Crezth has it. What has to be understood is that Skyrim's gameplay and its story are fundamentally at odds with one another, to a greater extent than any other TES game. When I say that Skyrim is a sandbox and not an RPG, I want you to think of, oddly enough, Grand Theft Auto 4.
Grand Theft Auto 4's story, concerning Niko Bellic, has him endlessly agonizing over something bad he did during the Yugoslavian Wars and grappling with the nature of his morality and place in Liberty City in the present day. On the face of it, this is a compelling story. In actual practice, it's totally ludicrous. Niko's violent past means nothing when, after a cutscene ends, a player can take a car on a sidewalk and murder hundreds of random pedestrians. People complained about this, but not to any truly great extent, because everyone understood GTA4 was a sandbox game first and foremost.

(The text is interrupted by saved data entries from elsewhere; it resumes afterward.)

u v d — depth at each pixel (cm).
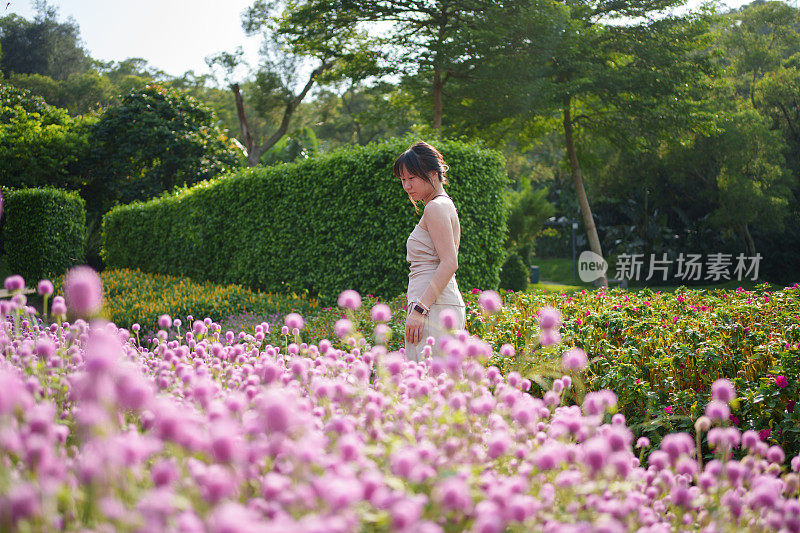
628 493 144
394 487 118
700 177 2692
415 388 187
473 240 852
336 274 904
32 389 164
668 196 2970
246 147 2961
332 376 220
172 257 1359
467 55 1855
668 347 395
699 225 2877
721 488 153
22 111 2441
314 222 938
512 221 2688
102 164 2431
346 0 1844
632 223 3228
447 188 826
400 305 650
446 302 276
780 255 2677
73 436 164
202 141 2439
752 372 362
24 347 203
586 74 1939
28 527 89
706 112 2072
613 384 360
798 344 341
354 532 105
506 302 634
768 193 2461
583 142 2378
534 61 1889
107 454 100
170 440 111
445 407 160
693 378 377
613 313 475
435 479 126
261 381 207
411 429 159
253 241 1081
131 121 2405
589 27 2016
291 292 986
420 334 272
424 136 904
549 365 269
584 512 135
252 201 1084
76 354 232
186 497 108
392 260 830
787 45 3019
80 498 108
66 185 2377
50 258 1485
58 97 4541
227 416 133
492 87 1928
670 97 1978
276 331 579
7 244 1516
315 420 155
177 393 197
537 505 128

Not so Skyrim, but Skyrim is also a sandbox game, it just wants to trick you into thinking it's an RPG (like GTA4 did with various RPG elements) only it's more insidious. TES has a deep backstory, but that backstory also contains things like CHIM and Dragonbreaks, which allow for the total violation of reality, causality, and locality. TES, in particular Skyrim, is an "RPG series" with a wink-and-nod. This becomes more apparent when you consider that your main form of interaction with the world is murdering people (and sometimes talking to them).

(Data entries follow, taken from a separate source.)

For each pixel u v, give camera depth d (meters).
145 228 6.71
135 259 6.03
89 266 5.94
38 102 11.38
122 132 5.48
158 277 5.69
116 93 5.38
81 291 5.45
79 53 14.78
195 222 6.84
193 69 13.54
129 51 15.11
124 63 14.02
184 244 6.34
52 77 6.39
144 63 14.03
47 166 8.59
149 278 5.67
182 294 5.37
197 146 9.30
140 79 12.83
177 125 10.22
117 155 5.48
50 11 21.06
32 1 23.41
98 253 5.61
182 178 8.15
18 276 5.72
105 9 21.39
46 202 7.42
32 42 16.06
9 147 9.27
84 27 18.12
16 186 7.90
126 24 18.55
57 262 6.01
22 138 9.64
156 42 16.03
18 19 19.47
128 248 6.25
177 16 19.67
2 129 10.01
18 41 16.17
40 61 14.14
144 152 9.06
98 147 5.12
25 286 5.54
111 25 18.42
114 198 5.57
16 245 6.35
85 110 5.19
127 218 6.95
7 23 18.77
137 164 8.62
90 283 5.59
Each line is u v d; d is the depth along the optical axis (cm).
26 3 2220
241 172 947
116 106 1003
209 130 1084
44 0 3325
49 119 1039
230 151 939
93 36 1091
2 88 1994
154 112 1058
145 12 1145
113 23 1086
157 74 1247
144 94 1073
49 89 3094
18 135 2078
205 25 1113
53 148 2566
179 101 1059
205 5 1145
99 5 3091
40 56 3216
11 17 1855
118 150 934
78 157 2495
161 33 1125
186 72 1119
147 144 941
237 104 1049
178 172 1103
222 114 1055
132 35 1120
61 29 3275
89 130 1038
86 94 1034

While it's true the worlds in TES are not very reactive (and never have been) and that this is primarily a technological limitation, it should be noted that the main form effects will take will be in the form of scripts and scripted events. It's technically feasible to build an elaborate, branching series of events, as demonstrated by Alpha Protocol, but this is fundamentally antithetical to the idea of Skyrim: Skyrim is a sandbox, not an RPG. It wants you to experience as much content as you want without locking you out of it if at all possible. Scripting does nothing
but lock you out of content.
While one certainly can imagine a game wherein events have profound consequences, waiting too long to do certain things seals them off and the situation advances without the player, and so on, and such a game would be bound to be interesting, that game would fundamentally be the exact opposite of Skyrim in purpose and premise. This is also reflected in the attitude of the game developers themselves and the tools they allow you to use. TES has become less consequentialist over time, not more. This is not an accident.
Want to kill an essential character? Use the console. Not powerful enough? Open the Creation Kit and delete them. Advance your way through quests. Teleport. Summon items. It's right there at the press of a button, and you'll even still get achievements if you do it. You have the power, and that power is CHIM. This isn't new:
Vivec nominally had access to Morrowind's Construction Set. TES, and Skyrim in particular, are about actions, not consequences—consequences impede or restrict actions. Consequences mostly come in the next game, not the current one, when they cease to be relevant because the player has assumed a new avatar.
While I can understand the desire for a more immersive "simulation," TES is actually anything but a simulation and you have attached yourselves to the petty surface features it adopts to mimic one. It's a game about being a God—how much you want to exercise or restrict your divine power is up to you, and that's part of the fun. If you want an extremely nuanced game to roleplay in, you've either picked the wrong one or you're not deploying your imagination enough.